If it doesn't work in your theme you can put it in my yard.


----------



## Dr. Maniaco (Sep 7, 2012)

Thanks guys. Actually, I think I'm going to use him at the front of my yard before anyone gets to the main show ... as an attention getter. I may put an introduction sign with it ...


----------



## kprimm (Mar 14, 2009)

Awesome scarecrow. he doesn't need a theme, every good haunter needs a scarecrow. It's just the way it is.


----------



## Copchick (Apr 10, 2012)

Ooo, I likey! I love the hat. Did you make it or repurpose one?


----------



## DreadKnightswife (Oct 16, 2011)

If you don't need it we are having a cn maze...too bad you live too far away


----------



## Dr. Maniaco (Sep 7, 2012)

Copchick said:


> Ooo, I likey! I love the hat. Did you make it or repurpose one?


Actually, it's my Sorting Hat from Harry Potter.


----------



## CreeepyCathy (Mar 28, 2009)

great job on that! Love the face.


----------



## Pumpkin5 (Aug 8, 2010)

:jol: I love him! He looks foreboding and the hangman's noose is ominous......


----------



## Sawtooth Jack (Apr 9, 2011)

Well done! Love the Sorting hat...Huffelpuff, I think not!


----------



## Monk (Aug 26, 2008)

I love that hat!


----------



## byondbzr (Sep 28, 2012)

He looks great!


----------



## Uruk-Hai (Nov 4, 2006)

Looks great!!


----------



## awokennightmare (Jan 31, 2013)

Cool prop! I love the volume!


----------



## fick209 (Aug 31, 2009)

Everybody needs a good scarecrow! Well done!


----------



## smileyface4u23 (Apr 1, 2008)

Looks great!


----------



## strynite (Jul 28, 2013)

Love the scarecrow! Good job.


----------



## Lilly (Jun 13, 2006)

looks cool.


----------



## jdubbya (Nov 6, 2005)

Very nice!
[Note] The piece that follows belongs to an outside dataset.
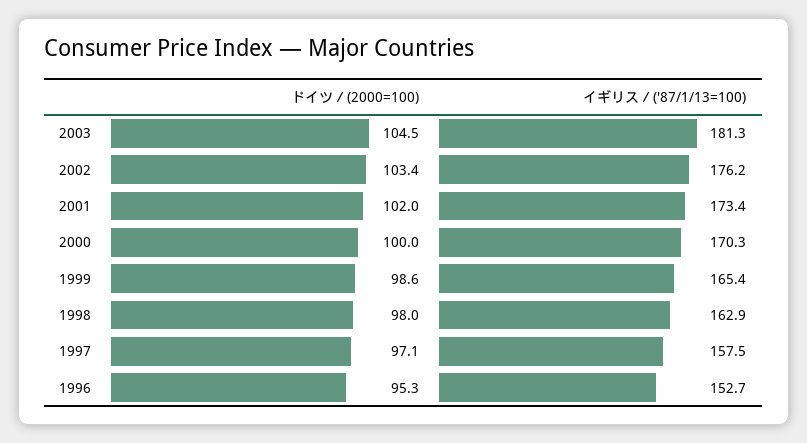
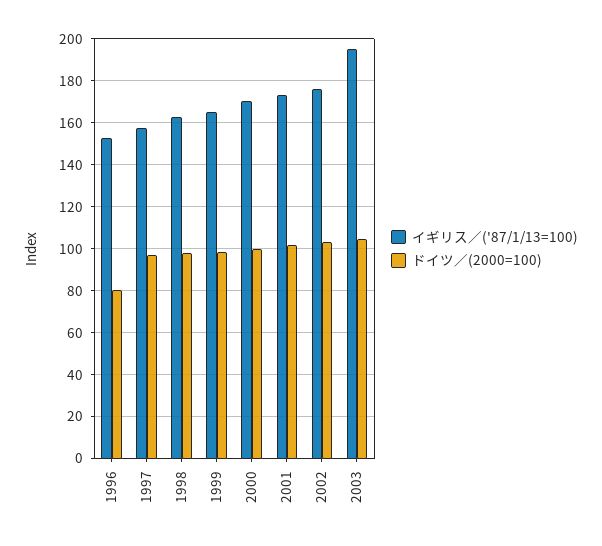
イギリス／('87/1/13=100), 2003: 181.3 -> 195
ドイツ／(2000=100), 1996: 95.3 -> 80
Love his face. Maybe set him in the yard for the weeks leading up to Halloween. You can always move him if he doesn't fit with the main theme. I think we have a scaecrow "somewhere" in our display every year. Never seems out of place.


----------



## Dr. Maniaco (Sep 7, 2012)

jdubbya said:


> Maybe set him in the yard for the weeks leading up to Halloween.


Now, I like that idea ... make it a "countdown" sign. I'm going to add this, too. I'm building a pedestal for it, and Dead With Dave said he'd send some promo cards for it.


----------